Le ministre de la Santé Publique, Hygiène et Prévoyance Sociale, Dr. Roger Samuel Kamba Mulamba, a levé le voile sur les dérives qui gangrènent la riposte contre l’épidémie dans l’Est du pays, pointant du doigt les tentatives de fraude, le phénomène des agents fictifs et le décalage flagrant entre les annonces de financements internationaux et la réalité des ressources sur le terrain.
Intervenant ce mardi 18 août lors du briefing presse conjoint, le patron de la Santé a affirmé la volonté du gouvernement de passer à l’offensive pour mettre un terme définitif à l’anarchie financière et administrative.
Pour contrer ce phénomène d’« Ebola business », l’État a pris la décision radicale de reprendre en main le paiement direct de tous les intervenants, écartant les circuits parallèles des partenaires. C’est dans ce cadre qu’une opération d’enregistrement biométrique a été déployée.
La vérification des listes d’émargement a rapidement révélé des anomalies flagrantes et la présence de nombreux agents fictifs venus gonfler artificiellement les effectifs pour capter les primes. « Ce n’est pas un problème d’argent, il y a beaucoup de manipulations et de tricheries sur place », a martelé le ministre, illustrant son propos par l’exemple d’un site où, sur 240 personnes déclarées, seules 40 ont pu être physiquement identifiées et enregistrées.
Afin d’assainir la situation et de garantir une justice salariale, le ministère a harmonisé la grille d’indemnisation.
Désormais, un barème unique s’applique par catégorie professionnelle : tous les médecins de la zone reçoivent la prime Ebola complémentaire, tandis que la rémunération des relais communautaires a été fixée à 150 dollars américains, loin des montants dérisoires d’un dollar par jour parfois versés par certains intervenants.
Au-delà de la gestion interne, le ministre a vivement interrogé la destination réelle des centaines de millions de dollars annoncés à grand renfort de communication par les bailleurs internationaux. Entre les 240 millions promis par les États-Unis et d’autres enveloppes globales évoquées, le gouvernement déplore un cruel manque de traçabilité.
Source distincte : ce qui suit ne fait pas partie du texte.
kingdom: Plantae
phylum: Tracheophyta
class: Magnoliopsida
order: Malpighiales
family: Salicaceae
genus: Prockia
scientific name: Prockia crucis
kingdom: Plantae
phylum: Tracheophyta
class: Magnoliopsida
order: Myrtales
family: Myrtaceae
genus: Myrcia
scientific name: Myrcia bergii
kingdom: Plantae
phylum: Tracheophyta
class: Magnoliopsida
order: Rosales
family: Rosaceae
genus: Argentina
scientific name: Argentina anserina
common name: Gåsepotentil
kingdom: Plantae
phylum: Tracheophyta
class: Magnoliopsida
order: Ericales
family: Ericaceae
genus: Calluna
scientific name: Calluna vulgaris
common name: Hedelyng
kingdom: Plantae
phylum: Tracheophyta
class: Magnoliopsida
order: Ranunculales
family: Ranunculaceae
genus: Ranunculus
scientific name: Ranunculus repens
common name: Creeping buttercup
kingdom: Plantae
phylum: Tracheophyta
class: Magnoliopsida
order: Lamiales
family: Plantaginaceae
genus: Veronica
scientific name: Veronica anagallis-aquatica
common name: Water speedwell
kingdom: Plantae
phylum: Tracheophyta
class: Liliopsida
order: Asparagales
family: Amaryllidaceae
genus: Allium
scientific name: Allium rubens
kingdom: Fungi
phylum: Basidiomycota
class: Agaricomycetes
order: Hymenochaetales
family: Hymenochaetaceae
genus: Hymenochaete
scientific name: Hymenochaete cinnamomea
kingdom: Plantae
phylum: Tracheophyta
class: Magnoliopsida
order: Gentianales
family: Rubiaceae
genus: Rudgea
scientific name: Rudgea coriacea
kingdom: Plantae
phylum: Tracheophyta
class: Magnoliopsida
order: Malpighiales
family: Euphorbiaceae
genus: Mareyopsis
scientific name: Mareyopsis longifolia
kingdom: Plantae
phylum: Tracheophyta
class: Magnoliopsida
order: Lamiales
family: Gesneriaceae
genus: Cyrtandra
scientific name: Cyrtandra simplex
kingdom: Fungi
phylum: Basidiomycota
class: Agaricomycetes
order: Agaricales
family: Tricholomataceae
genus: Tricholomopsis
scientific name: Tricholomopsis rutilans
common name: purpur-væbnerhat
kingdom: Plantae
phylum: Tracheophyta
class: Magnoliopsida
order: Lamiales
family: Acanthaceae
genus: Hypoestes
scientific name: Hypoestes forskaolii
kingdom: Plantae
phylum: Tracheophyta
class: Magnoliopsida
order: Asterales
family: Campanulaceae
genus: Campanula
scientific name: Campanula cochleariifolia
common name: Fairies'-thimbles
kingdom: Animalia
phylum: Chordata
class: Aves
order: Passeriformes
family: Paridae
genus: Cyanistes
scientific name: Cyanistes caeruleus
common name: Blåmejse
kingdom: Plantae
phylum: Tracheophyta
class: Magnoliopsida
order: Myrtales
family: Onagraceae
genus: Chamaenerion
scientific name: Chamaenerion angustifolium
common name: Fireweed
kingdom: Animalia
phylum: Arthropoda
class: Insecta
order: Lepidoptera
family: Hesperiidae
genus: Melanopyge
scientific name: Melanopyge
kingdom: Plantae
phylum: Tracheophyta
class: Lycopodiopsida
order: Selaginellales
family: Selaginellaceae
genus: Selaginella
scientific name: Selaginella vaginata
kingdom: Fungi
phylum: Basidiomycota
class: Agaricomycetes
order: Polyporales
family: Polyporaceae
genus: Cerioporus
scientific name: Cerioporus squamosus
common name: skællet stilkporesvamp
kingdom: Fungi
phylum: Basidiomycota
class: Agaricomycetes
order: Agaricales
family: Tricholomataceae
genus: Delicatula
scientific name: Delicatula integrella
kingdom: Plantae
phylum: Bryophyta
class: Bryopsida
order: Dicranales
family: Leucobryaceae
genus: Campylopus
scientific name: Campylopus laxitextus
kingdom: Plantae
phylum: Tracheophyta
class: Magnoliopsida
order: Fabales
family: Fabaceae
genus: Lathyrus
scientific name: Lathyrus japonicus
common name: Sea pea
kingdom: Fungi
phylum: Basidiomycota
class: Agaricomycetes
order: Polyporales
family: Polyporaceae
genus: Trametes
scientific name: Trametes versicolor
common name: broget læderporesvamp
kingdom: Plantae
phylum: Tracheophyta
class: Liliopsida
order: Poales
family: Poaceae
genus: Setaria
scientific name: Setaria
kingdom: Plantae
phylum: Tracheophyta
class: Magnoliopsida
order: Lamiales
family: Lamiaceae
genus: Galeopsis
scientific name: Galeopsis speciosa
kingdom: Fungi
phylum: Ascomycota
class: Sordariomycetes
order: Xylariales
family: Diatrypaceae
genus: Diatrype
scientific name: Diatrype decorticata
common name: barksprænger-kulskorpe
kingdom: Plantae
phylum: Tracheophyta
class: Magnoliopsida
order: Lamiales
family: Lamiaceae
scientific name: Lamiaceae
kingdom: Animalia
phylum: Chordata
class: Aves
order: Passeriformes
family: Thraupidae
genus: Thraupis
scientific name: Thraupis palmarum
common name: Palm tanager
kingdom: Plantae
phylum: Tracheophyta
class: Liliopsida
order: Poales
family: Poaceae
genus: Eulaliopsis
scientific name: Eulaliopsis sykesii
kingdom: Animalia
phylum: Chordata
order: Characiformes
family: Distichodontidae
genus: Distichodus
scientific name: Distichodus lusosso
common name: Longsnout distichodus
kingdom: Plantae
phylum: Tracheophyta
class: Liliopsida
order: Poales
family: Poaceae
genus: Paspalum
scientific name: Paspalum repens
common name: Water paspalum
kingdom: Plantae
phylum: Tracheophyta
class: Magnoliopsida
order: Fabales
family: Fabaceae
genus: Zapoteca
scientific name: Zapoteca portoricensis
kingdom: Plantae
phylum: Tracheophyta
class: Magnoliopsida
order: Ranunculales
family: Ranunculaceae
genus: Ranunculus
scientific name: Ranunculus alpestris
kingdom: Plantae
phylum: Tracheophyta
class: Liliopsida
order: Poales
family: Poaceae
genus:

Une grande partie de ces fonds est canalisée directement vers des ONG privées sans passer par les caisses de l’État ni alimenter le système de santé public, dont les besoins en médicaments pour couvrir la zone sont évalués à près de 30 millions de dollars par an.
Exigeant des comptes et la présentation de budgets unifiés, les autorités réaffirment leur volonté de soumettre l’ensemble des partenaires à une coordination unique et transparente pour que chaque dollar engagé serve réellement à stopper la progression du virus.